Bevor ich den nächsten Redner aufrufe, möchte ich nochmals auf die erste Aktuelle Debatte des Landtages zurückkommen. Ich darf mich einmal selbst zitieren: „Herr Wippel, wir würden dann in unserem Protokoll Ihres Redetextes prüfen, in welchem Kontext Sie das ‚leider‘ und ‚die politisch Verantwortlichen‘ da gebraucht haben.“ Inzwischen ist die Prüfung erfolgt. Ich lese einmal vor, was genau Sie heute Vormittag gesagt haben: „Nun haben wir die Quittung bekommen, jetzt auch in Deutschland erstmalig mit den Anschlägen in Bayern und Baden-Württemberg. Leider hat es nicht die Verantwortlichen dieser Politik getroffen, sondern es hat Chinesen getroffen, es hat Polen getroffen.“ Aus dieser Bemerkung ist ein zynisches Bedauern herauszulesen, dass es aus Ihrer Sicht nicht die Richtigen getroffen hat, nämlich die politisch Verantwortlichen. Was Sie gesagt haben, ist für unsere parlamentarische Debatte in diesem Haus inakzeptabel. Deswegen erteile ich Ihnen nachträglich einen Ordnungsruf.
(Beifall bei der CDU, den LINKEN, der SPD und den GRÜNEN – Zuruf: Das hat er so nicht gesagt, auf jeden Fall so nicht gemeint!)
Wir fahren in der Rednerreihe weiter fort. Ich danke Ihnen für Ihr Verständnis. Nun hat Herr Baumann-Hasske das Wort.
Herr Bartl, nun bringen Sie mich ein wenig in die Bredouille. Die Kurzintervention, die Sie nun vorhaben, bezieht sich auf Herrn Modschiedler und nicht auf mich.
Danke, Herr Präsident! Ich möchte auf Herrn Kollegen Modschiedler erwidern.
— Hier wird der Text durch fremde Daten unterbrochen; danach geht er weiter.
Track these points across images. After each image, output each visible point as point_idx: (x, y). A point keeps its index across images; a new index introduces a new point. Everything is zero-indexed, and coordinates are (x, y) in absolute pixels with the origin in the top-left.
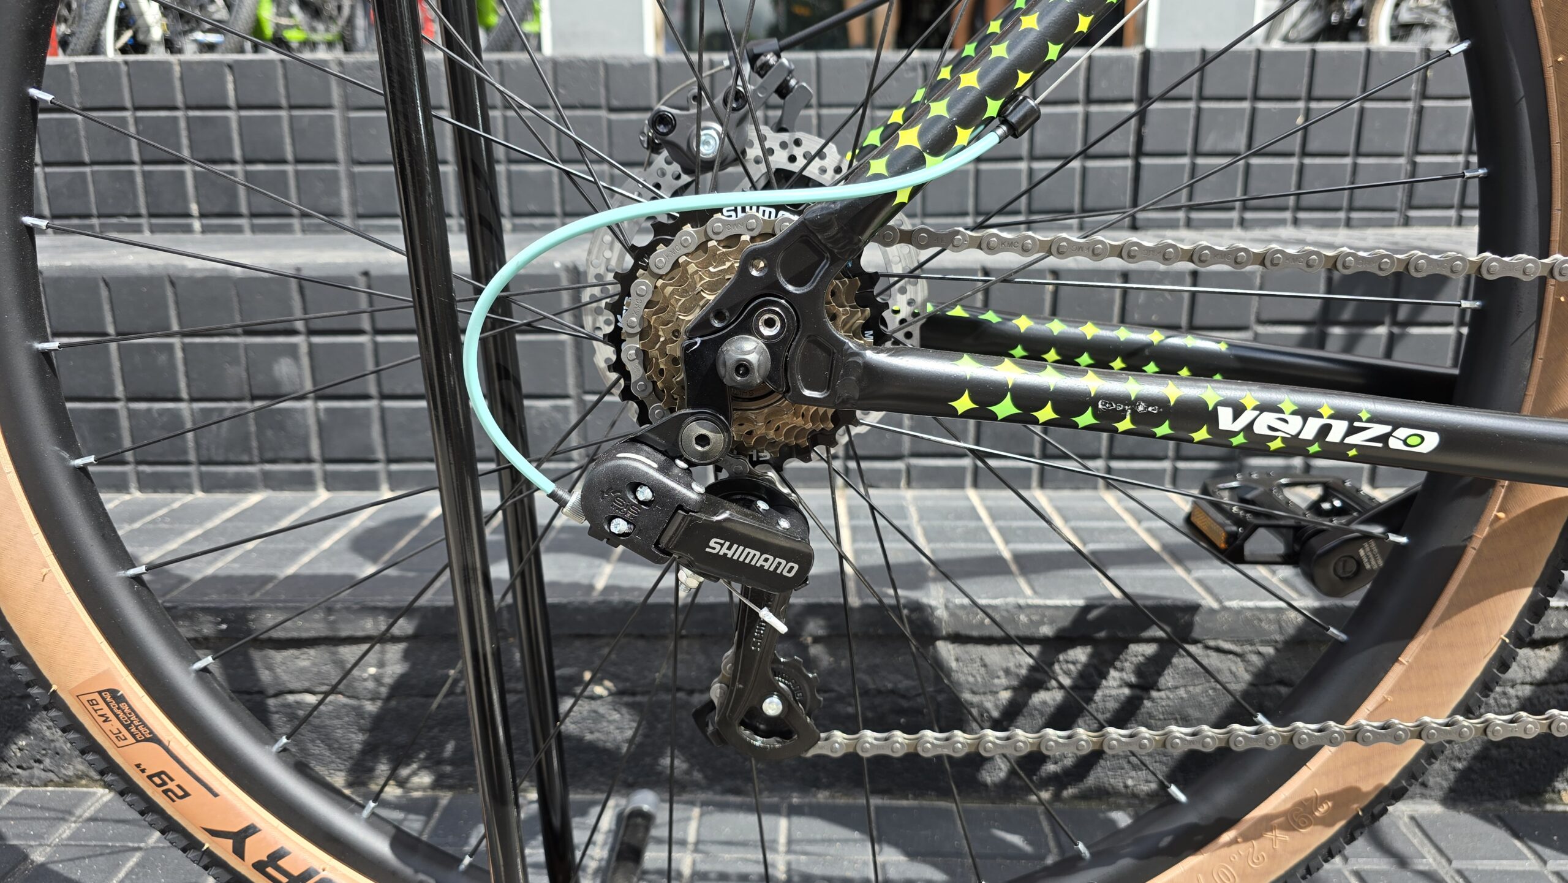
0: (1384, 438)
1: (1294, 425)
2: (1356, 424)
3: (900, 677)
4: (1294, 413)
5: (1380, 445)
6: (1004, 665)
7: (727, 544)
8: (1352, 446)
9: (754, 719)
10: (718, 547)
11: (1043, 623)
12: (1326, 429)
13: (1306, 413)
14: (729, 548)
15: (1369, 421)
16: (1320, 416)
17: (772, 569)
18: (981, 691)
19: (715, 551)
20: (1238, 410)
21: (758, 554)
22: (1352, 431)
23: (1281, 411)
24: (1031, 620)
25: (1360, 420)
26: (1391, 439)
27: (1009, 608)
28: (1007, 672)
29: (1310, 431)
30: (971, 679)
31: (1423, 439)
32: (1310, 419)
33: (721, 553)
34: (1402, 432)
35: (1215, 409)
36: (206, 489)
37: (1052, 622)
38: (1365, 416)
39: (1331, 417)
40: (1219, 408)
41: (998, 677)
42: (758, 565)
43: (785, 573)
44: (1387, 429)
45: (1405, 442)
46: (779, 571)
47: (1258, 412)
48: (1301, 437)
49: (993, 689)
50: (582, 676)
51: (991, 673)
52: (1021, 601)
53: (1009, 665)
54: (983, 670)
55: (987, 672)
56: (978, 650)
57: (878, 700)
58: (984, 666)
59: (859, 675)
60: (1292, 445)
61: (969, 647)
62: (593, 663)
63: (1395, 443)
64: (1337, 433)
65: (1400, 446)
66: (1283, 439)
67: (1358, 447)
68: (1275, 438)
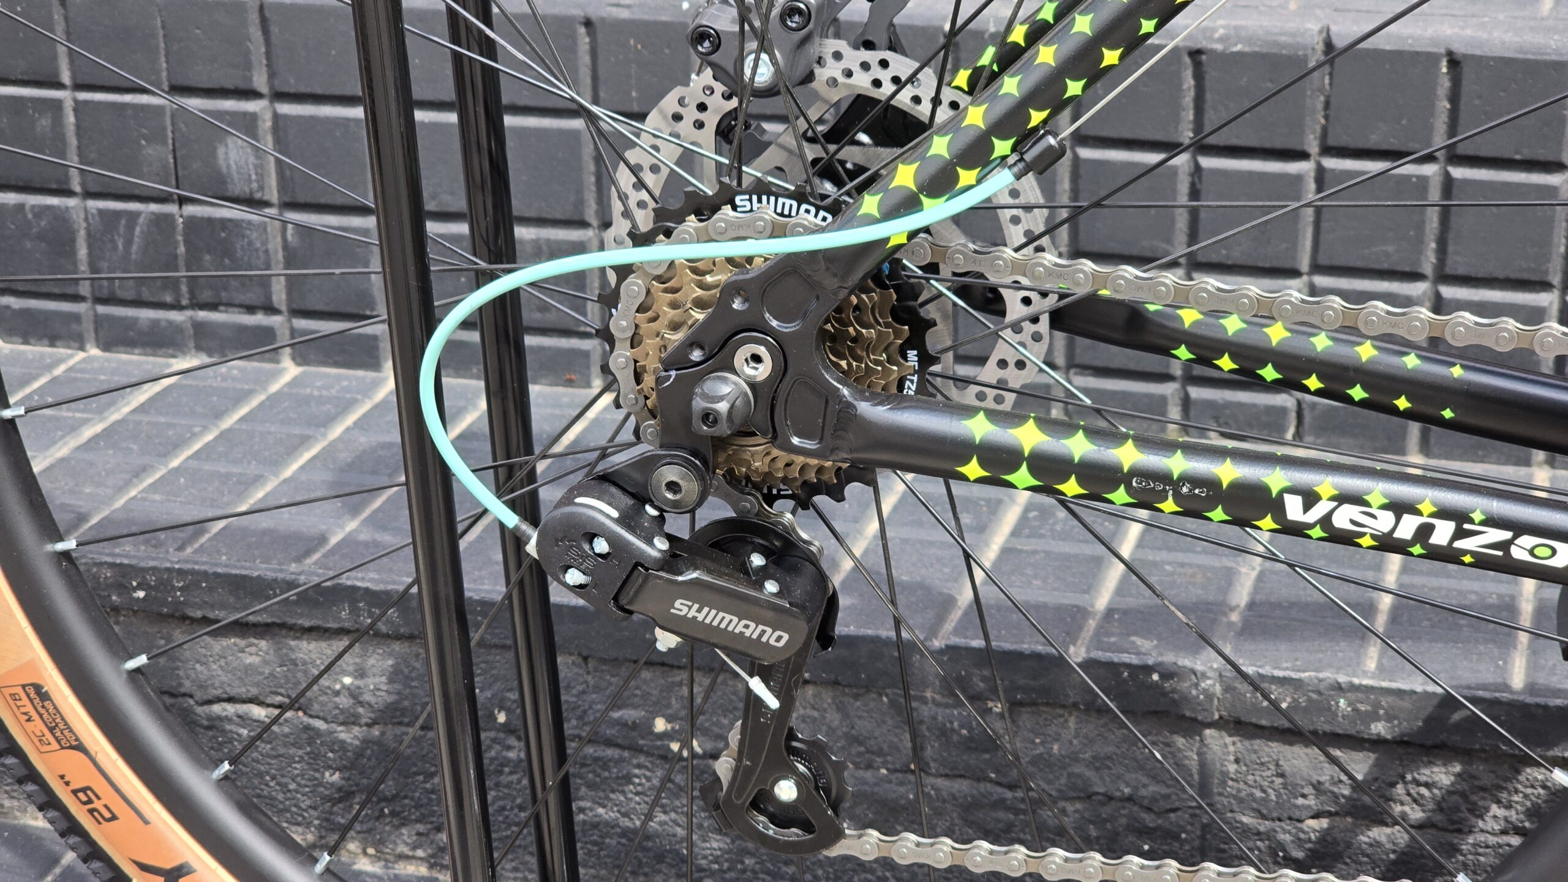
0: (1505, 546)
1: (1384, 522)
2: (1466, 526)
3: (1145, 780)
4: (1384, 507)
5: (1500, 553)
6: (1315, 778)
7: (696, 606)
8: (1465, 552)
10: (685, 610)
11: (1378, 719)
12: (1425, 531)
13: (1400, 508)
14: (699, 611)
15: (1482, 523)
16: (1418, 513)
17: (755, 636)
18: (1275, 815)
19: (682, 613)
20: (1310, 499)
21: (735, 619)
22: (1460, 534)
23: (1368, 505)
24: (1355, 710)
25: (1472, 521)
26: (1513, 547)
27: (1322, 687)
28: (1318, 787)
29: (1407, 527)
30: (1258, 794)
31: (1554, 552)
32: (1405, 517)
33: (690, 616)
34: (1527, 541)
35: (1281, 494)
36: (107, 346)
37: (1389, 718)
38: (1478, 516)
39: (1432, 515)
40: (1286, 496)
41: (1304, 796)
42: (737, 631)
43: (772, 642)
44: (1507, 535)
45: (1531, 552)
46: (764, 639)
47: (1335, 504)
48: (1396, 535)
49: (1297, 814)
50: (650, 725)
51: (1292, 788)
52: (1342, 679)
53: (1322, 779)
54: (1279, 780)
55: (1285, 786)
56: (1274, 749)
57: (1106, 811)
58: (1282, 775)
59: (1077, 769)
60: (1387, 544)
61: (1257, 743)
62: (669, 706)
63: (1518, 553)
64: (1442, 534)
65: (1526, 557)
66: (1373, 537)
67: (1473, 554)
68: (1363, 535)
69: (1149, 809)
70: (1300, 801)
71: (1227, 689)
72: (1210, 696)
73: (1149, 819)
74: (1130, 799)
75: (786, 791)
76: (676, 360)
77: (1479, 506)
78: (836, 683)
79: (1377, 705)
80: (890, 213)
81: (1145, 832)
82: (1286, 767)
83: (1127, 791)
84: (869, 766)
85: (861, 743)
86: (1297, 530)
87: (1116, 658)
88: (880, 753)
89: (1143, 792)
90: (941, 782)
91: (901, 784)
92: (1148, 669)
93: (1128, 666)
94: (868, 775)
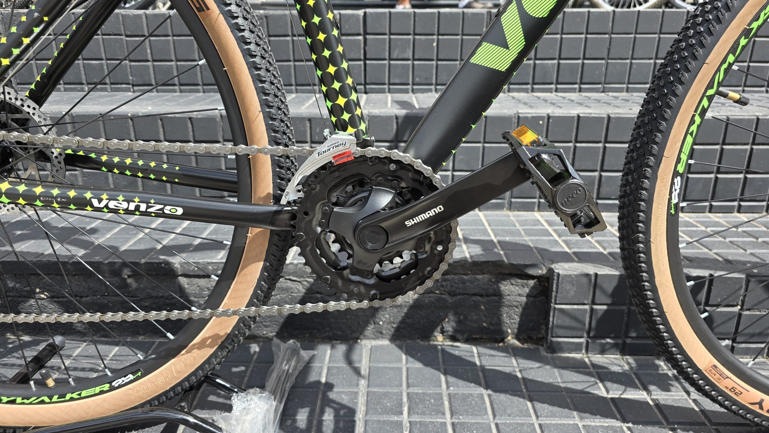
0: (162, 209)
1: (125, 205)
2: (149, 205)
4: (123, 201)
5: (162, 212)
12: (137, 208)
13: (128, 200)
20: (100, 200)
22: (148, 207)
23: (118, 200)
26: (165, 210)
29: (132, 207)
31: (177, 210)
32: (131, 203)
34: (168, 208)
35: (90, 199)
38: (153, 201)
40: (92, 199)
44: (162, 206)
45: (170, 211)
47: (108, 201)
48: (129, 209)
49: (204, 296)
50: (36, 291)
51: (202, 290)
52: (209, 261)
53: (209, 286)
54: (198, 288)
55: (200, 289)
56: (196, 280)
57: (157, 300)
58: (198, 286)
59: (148, 290)
60: (127, 212)
61: (192, 279)
62: (40, 285)
63: (167, 211)
64: (143, 207)
65: (169, 212)
66: (123, 210)
67: (154, 213)
68: (120, 210)
69: (167, 299)
70: (204, 293)
71: (181, 266)
72: (177, 269)
73: (168, 301)
74: (162, 297)
77: (153, 198)
78: (82, 274)
79: (218, 267)
81: (167, 305)
82: (200, 284)
83: (161, 295)
84: (95, 296)
85: (92, 290)
86: (99, 210)
87: (152, 261)
88: (96, 292)
89: (165, 295)
90: (113, 298)
91: (104, 299)
92: (161, 263)
93: (156, 263)
94: (95, 298)
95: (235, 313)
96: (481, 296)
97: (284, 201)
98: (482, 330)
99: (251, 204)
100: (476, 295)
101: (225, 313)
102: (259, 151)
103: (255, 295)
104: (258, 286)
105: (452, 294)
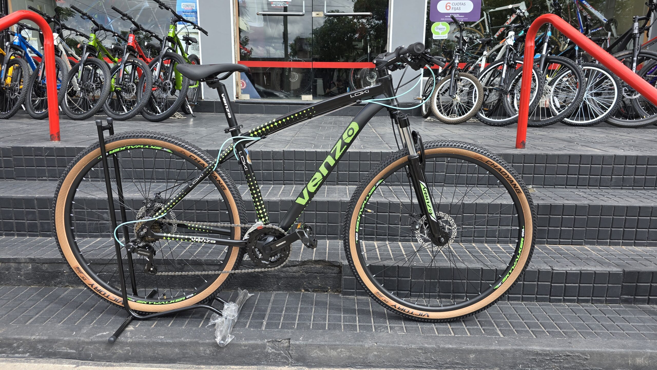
1: (200, 240)
2: (207, 240)
7: (140, 251)
9: (150, 270)
13: (201, 239)
20: (194, 239)
21: (144, 253)
29: (202, 241)
40: (192, 238)
44: (210, 240)
46: (147, 254)
47: (196, 239)
63: (211, 242)
64: (205, 241)
67: (207, 242)
68: (198, 241)
75: (152, 269)
76: (138, 230)
77: (208, 238)
80: (156, 217)
86: (193, 241)
95: (228, 272)
96: (318, 273)
97: (244, 239)
98: (318, 287)
99: (234, 240)
100: (315, 273)
101: (225, 272)
102: (238, 226)
103: (234, 267)
104: (235, 265)
105: (307, 272)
Der Antrag der Fraktion DIE LINKE lautet wie folgt: Der Landtag möge beschließen, die Staatsregierung zu ersuchen, sich gegenüber der Bundesregierung, dem Bundestag und dem Bundesrat nachdrücklich dafür einzusetzen, dass weder das Fahrverbot noch die Entziehung der Fahrerlaubnis zu einer allgemeinen Kriminalstrafe umfunktioniert werden. Es ist also kein Antrag, der darauf gerichtet ist, einen bestimmten Referentenentwurf oder Gesetzentwurf, der konkret vorhanden ist, abzulehnen.
Er ist darauf gerichtet, in die Debatte einzusteigen. Die Debatte nimmt die Bevölkerung jetzt wahr. Sie nimmt sie nicht in drei, vier oder acht Wochen wahr, wenn die Fachausschüsse zusammengekommen sind und darüber nachdenken, wie sie zu der Entwicklung und Richtung stehen. Jetzt nimmt sie sie wahr. Jetzt möchte sie bei einer solchen Frage, die quer über das Land viele Menschen betrifft, die Meinung des sächsischen Parlaments wissen. In Sachsen haben die Bürgerinnen und Bürger ebenfalls die Erwartung und das Recht, dass das eigene Parlament dazu eine Meinung hat. Diese können wir weder in einen Fachausschuss verlagern, der geschlossen tagt und entgegen unseren vielfältigen Anträgen eben nicht öffentlich, noch als eine Presseerklärung einer Fraktion abtun. Das ist das falsche Demokratieverständnis gegenüber der Bevölkerung: Das Verhältnis zu dem Parlament ist souverän.